L’intuition que les mots devaient être considérés comme autant de graines plantées par nos esprits m’est venue il y a longtemps, au moment où je me lançais dans l’écriture des Enfants du siècle. Soudain, l’esprit humain m’est apparu comme une immense friche joyeuse d’enfance transformée petit à petit en plaine de la Bauce, en hectares de monocultures, en pinèdes, en jungle, en coquet jardin de curé ou en jardin forestier selon le parcours de chacun-e.

Tu peux décider un jour que cet environnement mental ne te convient plus, voir qui a planté telle graine et pourquoi, tout couper, ou vouloir tout couper. Tout changement en ce monde passe par ce moment d’interrogation de nos croyances et par un ardent désir de renommer, redéfinir car on étouffe d’un coup dans tous ces mots usés par tant de définitions fausses et d’usages abusifs. La tache semble herculéenne. Mais la grandeur se tient dans le minuscule : entrer dans l’extraordinaire puissance d’une simple graine.

Ce qu’elle contient, au départ tu n’en n’as qu’une vague idée. Elle est belle, brillante, colorée, fascinante, fermée. Tu la plantes. Tu l’arroses d’eau, de joie, d’amour. Elle germe. Elle pousse. Elle donne fruit, fleurs, feuilles. Du début à la fin, tu n’as rien fait d’autre qu’accompagner. Comme avec les enfants. Comme avec toute création en fait. En plantant des graines, tu te places en amont de tout : de ta compréhension, de ton analyse, de ton observation même, tu te places dans la confiance.

En créant Seepia en 2012, mon intention était donc de proposer des textes vivants comme autant de graines sur les chemins de l’imaginaire.
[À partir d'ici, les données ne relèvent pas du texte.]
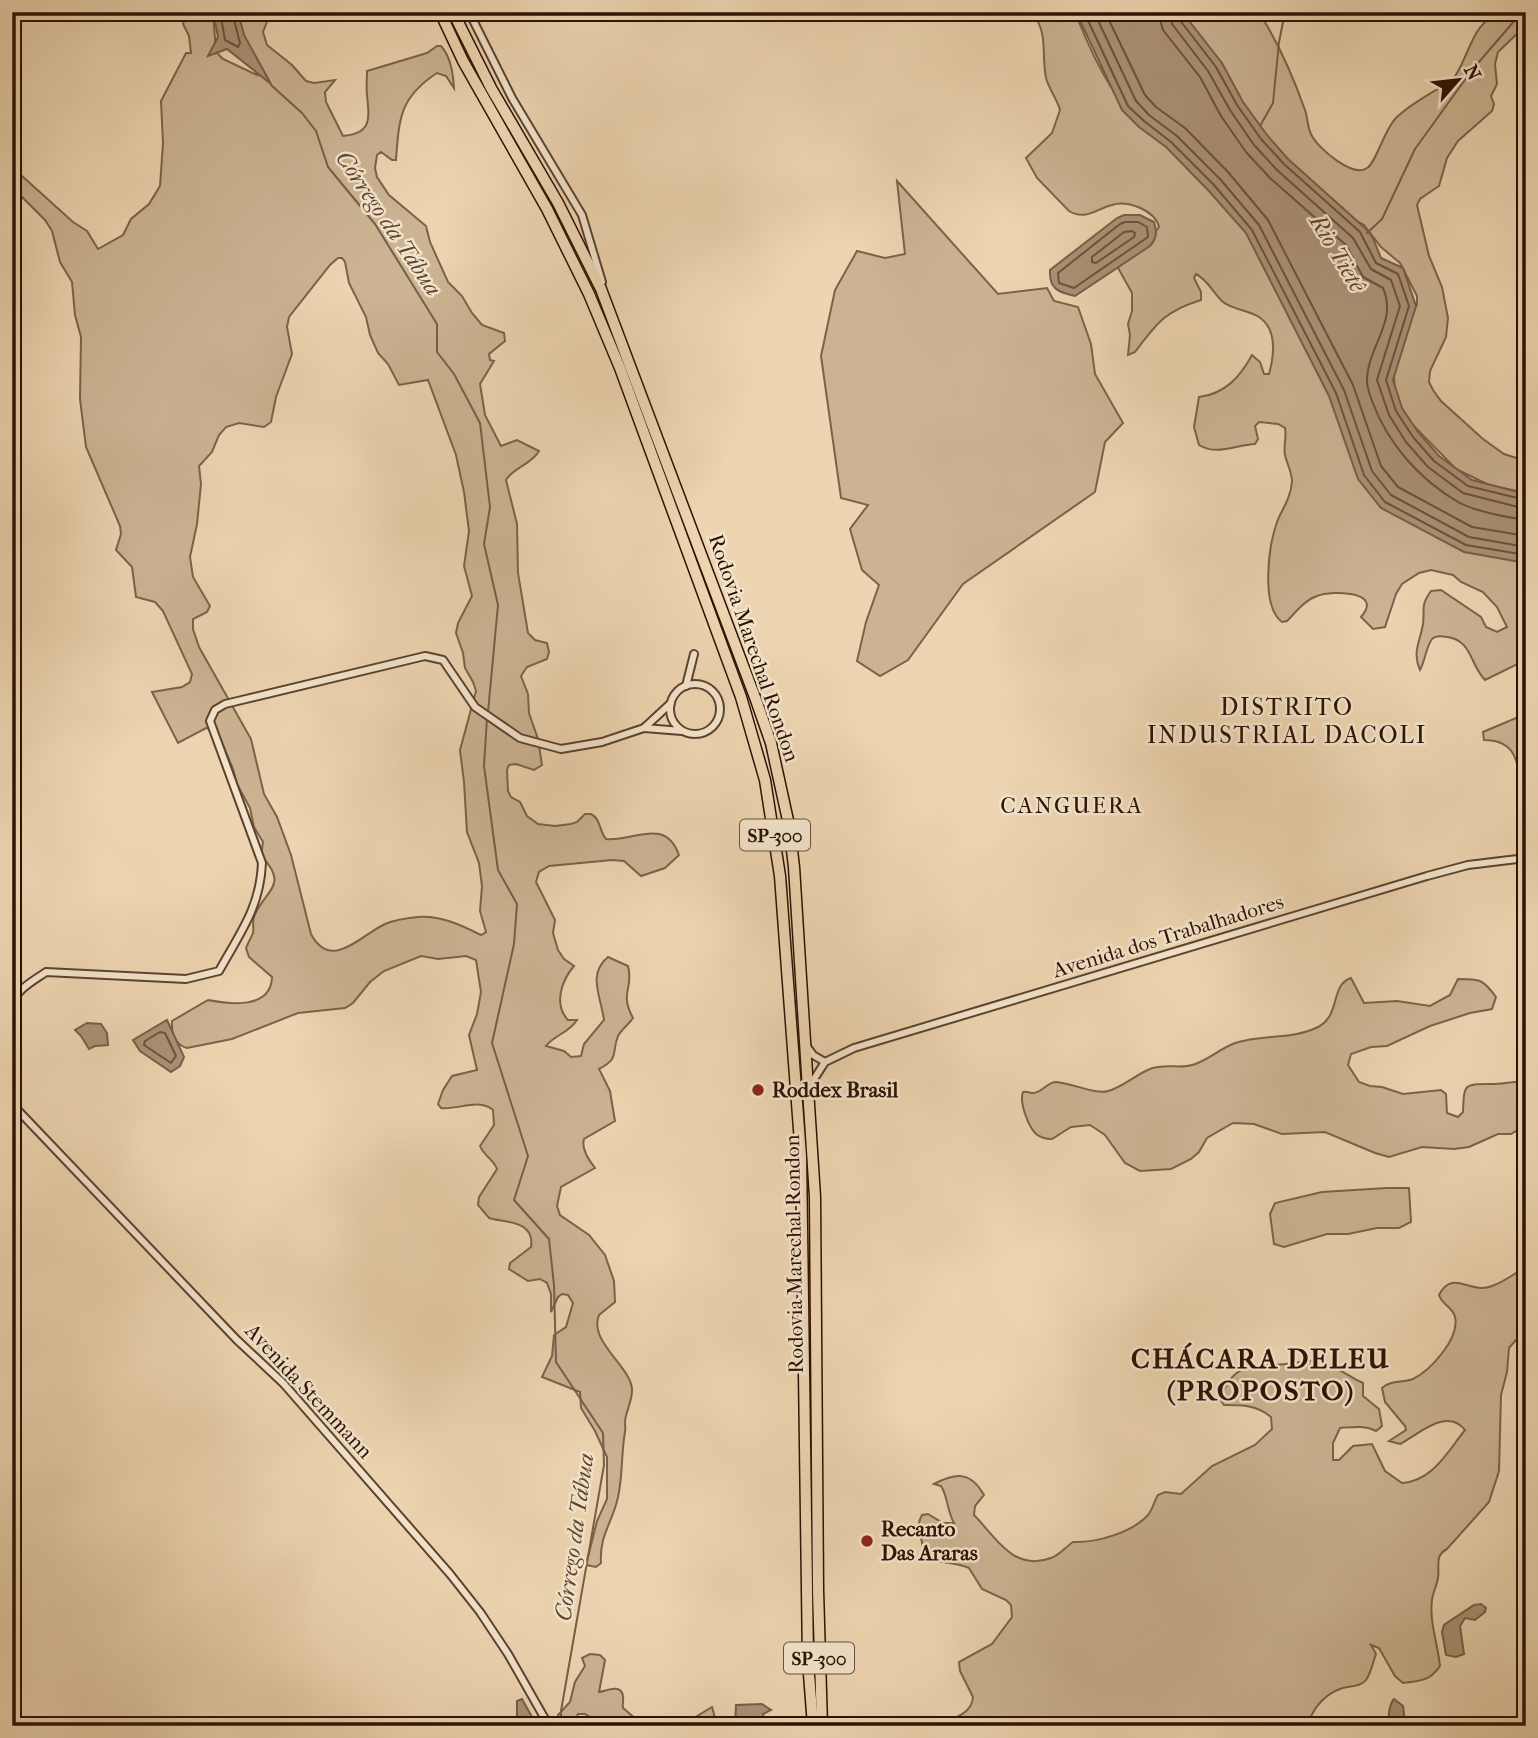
<svg xmlns="http://www.w3.org/2000/svg" width="1538" height="1738" viewBox="0 0 1538 1738" font-family="'IM FELL French Canon',serif">
  <style>
    .green { fill: #ccb493; stroke: #7c624b; stroke-width: 2; fill-rule: evenodd }
    .water { fill: #ab9276; stroke: #785e48; stroke-width: 2 }
    .lines { fill: none; stroke-linecap: round; stroke-linejoin: round }
    .shore { stroke: #6c523c; stroke-width: 2 }
    .stream { stroke: #785e48; stroke-width: 2 }
    .minor-casing { stroke: #5c422e; stroke-width: 10 }
    .highway-casing { stroke: #2c1103; stroke-width: 13 }
    .minor { stroke: #f3e4cc; stroke-width: 6 }
    .highway { stroke: #edd5b1; stroke-width: 10 }
    .poi-dot { fill: #8f2418; stroke: #f3e4cc; stroke-width: 2.5 }
    .labels { text-anchor: middle; stroke-width: 5; stroke-linejoin: round; paint-order: stroke }
    .shield { fill: #f3e4cc; stroke: #68503f; stroke-width: 2 }
    .shield-label { font-size: 19px; font-weight: bold; fill: #2c1103 }
    .street-label { font-size: 21px; fill: #2c1103; stroke: #f3e4cc }
    .poi-label { font-size: 21px; font-weight: bold; fill: #2c1103; stroke: #f3e4cc; text-anchor: start }
    .water-label { font-size: 23px; font-style: italic; fill: #5f4531; stroke: #f3e4cc }
    .neighbourhood-label { font-size: 23px; letter-spacing: 2px; fill: #2c1103; stroke: #f3e4cc }
    .quarter-label { font-size: 24px; letter-spacing: 2px; fill: #2c1103; stroke: #f3e4cc }
    .district-label { font-size: 28px; font-weight: bold; letter-spacing: 2px; fill: #2c1103; stroke: #f3e4cc }
  </style>
  <rect width="100%" height="100%" fill="#edd5b1"/>
  <filter id="stains"><feTurbulence type="fractalNoise" baseFrequency=".00286" numOctaves="4"/><feColorMatrix values="0 0 0 0 .2 0 0 0 0 .09 0 0 0 0 .02 0 0 0 .5 -.17"/></filter>
  <radialGradient id="worn" r=".72"><stop offset=".6" stop-color="#630" stop-opacity="0"/><stop offset="1" stop-color="#630" stop-opacity=".3"/></radialGradient>
  <g class="green">
    <path d="M187,12H213L216,52L223,59L257,75L231,12H271L263,32L267,45L292,65L306,81L314,83L335,80L325,92L326,102L343,136C373,133 369,118 367,95C366,87 367,79 367,71L427,53L437,46H441C451,57 453,74 454,88L446,76L437,73C400,97 399,118 396,160H392L381,152L377,155L375,168L377,177L389,195L426,226L430,242L448,282L462,296L472,313L482,325L504,333L505,341L489,354L490,360L494,361L480,384L485,415L501,446L517,440L539,451C531,465 514,467 506,480L517,524L518,573L528,633L535,640L547,643L549,652L547,659L527,667L521,676L528,694L529,713L538,739L542,765L534,770L516,764L509,765L507,770L508,791L511,797L520,802L527,816L538,824L555,826L571,824L577,822L585,814H591C601,819 599,831 606,839C633,842 665,816 679,855L665,868L641,876L624,861L612,860L549,866L539,872L536,882L555,920L553,933L558,950L564,959L574,966C562,980 553,1004 568,1020H577C569,1033 554,1035 546,1046L564,1051L571,1057L581,1056L584,1044L604,1020C601,997 587,974 608,957L628,966C634,989 619,992 633,1018C629,1024 621,1030 618,1036C611,1054 620,1058 599,1069L610,1091L615,1121L584,1139C581,1149 589,1160 595,1168L561,1187L557,1206L560,1215L589,1235L605,1255L614,1281L615,1302L599,1315C588,1342 632,1367 632,1390C632,1400 628,1407 626,1416C624,1421 626,1427 625,1432C621,1454 623,1475 618,1497C613,1522 599,1535 601,1563L596,1567L586,1565L597,1521L607,1499V1457L595,1431L581,1408L580,1392L542,1377L552,1356L554,1335L566,1327L573,1303L568,1295L562,1294L558,1297L551,1312V1294L547,1283L540,1279L528,1281L509,1269L510,1263L531,1247C535,1220 505,1223 489,1218L478,1205L479,1197L497,1169C494,1160 484,1156 480,1146L494,1125L493,1110C478,1098 459,1110 441,1108L438,1104L443,1090L452,1076L477,1070L469,1035L477,1014L481,992L476,960L466,956L438,959L421,956L384,971L370,982L353,1003L345,1008L298,1013L232,1039L187,1048C175,1045 171,1033 172,1021L208,1000C229,1004 271,1010 272,977L249,957L246,948C248,943 251,938 253,933C254,928 252,922 254,917C263,891 291,886 261,856L263,842L254,827L250,808L237,784L233,769L217,731L206,728L178,743L152,692L182,687L190,682L192,674L163,611L155,602L136,597L132,567L116,550L121,534L120,526L86,447L80,399L81,337L75,315L72,282L60,262L52,231L45,220L12,187V167L73,222L87,231L98,249L123,235L131,219L149,204L160,186L163,143L161,101L186,53H191L189,36L183,24ZM338,258H342L345,262L349,283L366,317L370,335L378,353L388,364L399,385L428,380L456,455L464,492L469,531L464,566L472,596L458,623L456,633L463,653L465,668L473,682L476,691L460,750L464,782L467,832L479,863L482,886L480,911L486,932L481,935C461,925 440,915 418,917C408,918 394,920 385,924C361,935 331,972 311,934L291,855L277,817L264,794L251,739L199,647L193,629V619L207,612L210,606L193,577L190,557L197,524L201,484L199,466L212,452L219,435L226,427L239,423L264,427L271,422L276,397L292,354L287,327L289,317L330,265Z"/>
    <path d="M1032,12H1075C1088,45 1103,79 1125,107L1243,214L1275,274L1526,560V660L1485,680C1470,665 1472,640 1447,637C1442,636 1436,635 1432,639C1426,647 1425,661 1420,670C1412,652 1420,642 1423,624C1425,609 1420,606 1431,591L1441,590L1481,617L1486,627L1497,632L1507,627L1497,607L1483,592L1461,582L1453,575L1431,570L1419,573L1402,584L1396,594L1385,627L1373,629L1361,617C1384,591 1333,590 1317,596C1305,600 1296,612 1287,621L1282,622C1260,605 1269,545 1277,522C1283,507 1290,500 1292,482C1292,472 1287,464 1285,455C1283,447 1287,437 1285,428L1278,424L1259,422L1255,426L1258,439L1255,444C1235,445 1217,456 1199,445L1194,427L1199,397C1225,394 1240,377 1252,355L1260,362L1264,374H1269C1274,356 1278,330 1259,317C1249,310 1233,310 1223,302C1213,293 1208,280 1196,274L1194,278L1201,292V300C1165,311 1157,323 1135,352L1128,355L1130,335L1128,324L1132,311V293L1117,266C1126,257 1155,235 1159,227C1155,210 1127,200 1112,205C1096,209 1086,221 1069,211L1037,178L1026,158L1052,133L1060,110C1057,99 1049,89 1046,78C1041,52 1049,35 1032,12Z"/>
    <path d="M1169,12L1260,14C1277,41 1294,79 1305,110C1308,118 1307,128 1312,136C1319,149 1353,178 1367,168C1376,163 1384,130 1396,118C1412,102 1435,92 1453,79C1470,57 1471,20 1503,12C1509,11 1519,12 1526,12V25L1498,52L1495,64L1497,84L1491,96L1494,104L1492,111L1458,141L1447,158L1439,186L1420,199L1417,205L1429,256L1442,287L1448,318L1446,337L1430,371L1429,382L1433,390L1441,401L1483,439L1504,454L1526,461V493L1489,485L1456,469L1406,418L1395,394L1394,374L1410,321L1417,304V296L1400,263L1381,247L1364,225L1349,217L1268,144Z"/>
    <polygon points="897,181 998,294 1047,288 1054,301 1078,307 1091,344 1095,374 1123,423 1105,442 1095,492 963,584 908,660 880,676 857,661 866,622 879,585 862,570 850,529 868,505 841,498 821,356 835,290 857,251 885,258 905,254"/>
    <path d="M1526,711V796C1516,771 1522,740 1484,740L1483,732L1521,716Z"/>
    <path d="M1351,978L1364,1003L1397,1001L1430,1006L1450,995L1458,979C1480,979 1483,979 1496,997L1492,1009L1470,1013L1430,1026L1387,1046L1371,1047L1351,1054L1348,1065L1359,1082L1370,1086L1382,1087L1403,1094L1441,1090L1446,1094L1447,1113L1458,1117L1463,1112C1464,1083 1464,1084 1492,1084C1503,1084 1514,1081 1526,1082V1125L1511,1134H1498L1469,1147L1454,1149L1422,1147L1389,1157L1375,1153L1325,1132L1282,1134L1254,1124L1233,1123L1207,1138L1199,1152L1191,1159L1171,1169L1140,1171L1125,1163L1105,1135L1090,1125L1071,1127L1052,1139C1046,1139 1041,1138 1036,1134C1028,1126 1019,1102 1023,1092C1027,1091 1030,1093 1033,1093C1042,1093 1047,1082 1056,1082C1072,1083 1096,1095 1108,1091C1121,1088 1137,1074 1150,1069C1165,1063 1180,1069 1192,1065C1207,1061 1219,1049 1235,1043C1261,1034 1292,1040 1318,1027C1341,1015 1330,985 1351,978Z"/>
    <polygon points="1387,1188 1409,1188 1411,1222 1399,1228 1377,1228 1348,1234 1327,1234 1284,1247 1274,1244 1270,1214 1275,1203 1322,1192"/>
    <path d="M1526,1267V1337L1516,1340L1509,1348L1507,1372L1501,1395L1499,1471L1489,1502L1447,1549C1434,1556 1440,1566 1438,1578C1437,1585 1433,1592 1432,1600C1429,1621 1438,1645 1440,1666C1430,1681 1420,1681 1403,1683L1395,1676L1379,1648L1371,1645L1376,1654C1373,1662 1371,1673 1366,1680C1361,1687 1348,1686 1340,1689C1326,1694 1315,1706 1310,1719H1295L1291,1721L1289,1726H933C948,1720 972,1716 973,1697L960,1671L959,1662L992,1644L1012,1617L1011,1605L1006,1600L982,1589L969,1568C944,1558 926,1569 921,1538C919,1529 917,1523 922,1515L928,1514L943,1523H954C947,1511 948,1497 941,1486L934,1484C957,1472 971,1472 984,1495L975,1506L974,1515C996,1537 1013,1572 1051,1558C1058,1556 1066,1547 1073,1542C1095,1543 1132,1533 1148,1515C1153,1509 1154,1501 1158,1495L1165,1492L1181,1494L1212,1466L1255,1445L1272,1429L1271,1417C1257,1405 1242,1405 1224,1405L1220,1399C1234,1361 1252,1367 1286,1364C1299,1363 1311,1358 1324,1363C1337,1367 1350,1377 1363,1383V1396L1379,1409L1382,1426L1376,1431C1365,1425 1353,1427 1340,1428L1333,1443V1460H1339L1353,1446L1372,1444L1385,1471L1402,1483C1433,1481 1448,1451 1465,1430C1447,1407 1419,1434 1400,1444L1389,1441L1406,1430L1405,1426L1385,1402L1382,1388C1390,1380 1403,1383 1413,1379C1431,1370 1460,1338 1455,1317C1453,1307 1442,1305 1439,1295C1453,1268 1469,1295 1492,1286C1504,1282 1515,1273 1526,1267Z"/>
    <path d="M590,1654L600,1655L605,1660L599,1692C606,1691 621,1683 623,1696C624,1700 622,1704 623,1708L637,1720L684,1724L712,1707L715,1718L719,1726H594L593,1719L585,1714H578L573,1726H561L558,1715L570,1702L575,1682L585,1666L582,1658Z"/>
  </g>
  <g class="water">
    <polygon points="213,12 238,12 244,35 271,84 227,49 208,56 218,37"/>
    <polygon points="1076,12 1182,12 1222,63 1243,102 1267,135 1288,159 1365,228 1373,238 1381,258 1403,268 1416,306 1393,380 1402,408 1418,432 1439,456 1472,480 1526,494 1526,563 1464,552 1381,508 1358,479 1329,396 1246,233 1208,190 1166,147 1139,127 1122,110"/>
    <path d="M1124,215H1140L1154,222C1157,232 1157,238 1150,246L1075,296C1058,292 1049,289 1050,270L1117,218Z"/>
    <polygon points="167,1020 184,1057 180,1066 171,1072 140,1051 133,1040"/>
    <polygon points="87,1023 101,1024 107,1033 108,1045 95,1046 89,1049 81,1036 75,1030"/>
    <polygon points="1481,1604 1486,1608 1485,1612 1475,1620 1465,1618 1460,1626 1464,1654 1456,1657 1446,1655 1442,1632 1444,1625 1474,1605"/>
    <polygon points="522,1699 537,1726 517,1726 517,1701"/>
    <path d="M1394,1699L1403,1706L1405,1722L1398,1725L1390,1723C1387,1717 1390,1703 1394,1699Z"/>
    <polygon points="762,1704 771,1710 763,1714 766,1726 735,1726 736,1705"/>
  </g>
  <g class="lines">
    <g class="shore">
      <polyline points="220,12 225,40 238,47 240,43 232,12"/>
      <polyline points="1084,12 1128,106 1144,121 1171,142 1214,185 1252,230 1336,393 1364,475 1385,502 1466,545 1526,555"/>
      <polyline points="1094,12 1136,101 1149,115 1177,136 1220,179 1259,225 1344,390 1372,471 1391,495 1469,537 1526,547"/>
      <polyline points="1105,12 1145,95 1156,107 1185,128 1228,172 1268,220 1353,385 1381,466 1398,487 1472,527 1526,536"/>
      <path d="M1158,12L1163,30L1200,77L1221,116L1246,152L1270,178L1346,245L1363,277L1383,288C1398,322 1367,347 1367,381C1367,388 1370,395 1372,401C1388,444 1419,479 1458,502C1472,510 1510,519 1526,519"/>
      <polyline points="1169,12 1172,24 1208,71 1230,110 1254,145 1277,170 1353,238 1371,269 1391,280 1400,306 1377,380 1389,415 1406,442 1428,467 1463,493 1526,509"/>
      <polyline points="1178,12 1179,19 1216,67 1237,105 1261,139 1284,164 1360,232 1376,263 1398,274 1409,306 1386,380 1396,411 1413,437 1434,461 1468,486 1526,500"/>
      <polygon points="1125,222 1138,222 1147,227 1148,237 1074,288 1059,283 1058,273 1120,224"/>
      <polygon points="1132,231 1135,233 1134,237 1096,263 1092,262 1092,257 1124,232"/>
      <polygon points="160,1032 165,1033 176,1056 171,1063 144,1045 145,1041"/>
    </g>
    <g class="stream">
      <polyline points="271,85 302,113 316,131 328,167 375,224 437,324 437,352 454,374 480,423 490,507 484,544 498,605 488,712"/>
      <polyline points="1260,126 1273,103 1279,42 1285,12"/>
      <polyline points="1367,233 1382,219 1415,149 1472,70 1522,12"/>
      <polyline points="487,718 484,766 498,870 517,904 514,944 492,1043 528,1156 514,1200 549,1239 554,1285 556,1362 603,1433 604,1465 561,1711 561,1726"/>
    </g>
    <defs>
      <g id="minor">
        <polyline points="469,12 512,98 582,215 602,282"/>
        <circle cx="695" cy="709" r="25"/>
        <polyline points="686,686 694,654"/>
        <polyline points="671,703 644,728 682,731"/>
        <path d="M12,1003C19,988 33,981 46,972L186,979L219,971C240,933 260,908 262,863L210,721L215,710L225,704L425,656L443,660L475,707L520,738L561,749L602,742L644,728"/>
        <polyline points="808,1048 813,1055 825,1062"/>
        <polyline points="809,1087 825,1062 854,1048 1427,876 1468,865 1526,858"/>
        <polyline points="12,1092 15,1106"/>
        <polyline points="12,1104 237,1340 283,1383 450,1574 480,1612 508,1654 549,1726"/>
      </g>
      <g id="highway">
        <polyline points="440,12 463,61 547,209 589,294 620,368 741,697 765,780 780,876 801,1156 808,1661 813,1726"/>
        <polyline points="453,12 491,88 558,203 601,289 756,700 771,743 789,825 794,867 808,1089 815,1197 818,1590 822,1726"/>
      </g>
    </defs>
    <use href="#minor" class="minor-casing"/>
    <use href="#highway" class="highway-casing"/>
    <use href="#minor" class="minor"/>
    <use href="#highway" class="highway"/>
  </g>
  <g class="poi-dot">
    <circle cx="758" cy="1090" r="7"/>
    <circle cx="867" cy="1541" r="7"/>
  </g>
  <g class="labels">
    <g class="shield">
      <rect x="740" y="819.5" width="70" height="31" rx="5"/>
      <rect x="784" y="1642.5" width="70" height="31" rx="5"/>
    </g>
    <g class="shield-label">
      <text x="775" y="842">SP-300</text>
      <text x="819" y="1665">SP-300</text>
    </g>
    <g class="street-label">
      <text transform="translate(754 648) rotate(71)" y="7">Rodovia Marechal Rondon</text>
      <text transform="translate(1168 936) rotate(-17)" y="7">Avenida dos Trabalhadores</text>
      <text transform="translate(794 1254) rotate(-91)" y="7">Rodovia Marechal Rondon</text>
      <text transform="translate(309 1391) rotate(47)" y="7">Avenida Stemmann</text>
    </g>
    <g class="poi-label">
      <text x="772" y="1097">Roddex Brasil</text>
      <text x="881" y="1536">Recanto<tspan x="881" dy="24">Das Araras</tspan></text>
    </g>
    <g class="water-label">
      <text transform="translate(389 223) rotate(56)" y="8">Córrego da Tábua</text>
      <text transform="translate(1338 253) rotate(59)" y="8">Rio Tietê</text>
      <text transform="translate(574 1537) rotate(-82)" y="8">Córrego da Tábua</text>
    </g>
    <g class="neighbourhood-label">
      <text x="1072" y="813">CANGUERA</text>
    </g>
    <g class="quarter-label">
      <text x="1287" y="715">DISTRITO<tspan x="1287" dy="28">INDUSTRIAL DACOLI</tspan></text>
    </g>
    <g class="district-label">
      <text x="1261" y="1368">CHÁCARA DELEU<tspan x="1261" dy="32">(PROPOSTO)</tspan></text>
    </g>
  </g>
  <rect width="1538" height="1738" fill="none" stroke="#edd5b1" stroke-width="42"/>
  <rect x="14" y="14" width="1510" height="1710" fill="none" stroke="#2c1103" stroke-width="3.5"/>
  <rect x="21" y="21" width="1496" height="1696" fill="none" stroke="#2c1103" stroke-width="2"/>
  <g transform="translate(1458 80) rotate(62)" stroke="#f3e4cc" stroke-width="5" paint-order="stroke">
  <path d="M0-5L12 26L0 18L-12 26Z" fill="#2c1103"/>
  <text y="-10" font-size="19" font-weight="bold" text-anchor="middle" fill="#2c1103">N</text>
  </g>
  <rect width="100%" height="100%" filter="url(#stains)"/>
  <rect width="100%" height="100%" fill="url(#worn)"/>
</svg>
Comme l’a dit un lecteur à propos de Une fin d’automne, il s’agit d’une : "littérature vivante qui se bat, qui cogne, qui blesse parfois mais guérit plus souvent. Tout simplement parce que la vie et l’honnêteté s’y engouffrent." Donc pas juste un roman positif ou un titre de développement personnel au milieu d’un catalogue de distractions. Non. Un catalogue vivant et cohérent, comme un catalogue de semences... Avec les risques que cela comporte - et ils ont été - et sont - nombreux.

La graine de joie dont je parlais avec "Ceux qui sèment - Graines de résistance" a poussé et donné vie à d’autres. Le projet des Changeurs de monde qui avance et paraîtra cette année, la parution de deux merveilles pour nos imaginaires, Terra Incognita et Le Conte du Vent, des lecteurs touchés par les textes, revivifiés par ces contenus sincères, cohérents, à l’essentiel, tous ces livres lus pour rien d’autre que pour le bonheur de faire circuler la vie, la joie, le désir de nous rappeler à ce qui compte vraiment.

C’est une graine de gratitude. Merci à tous de vos lectures.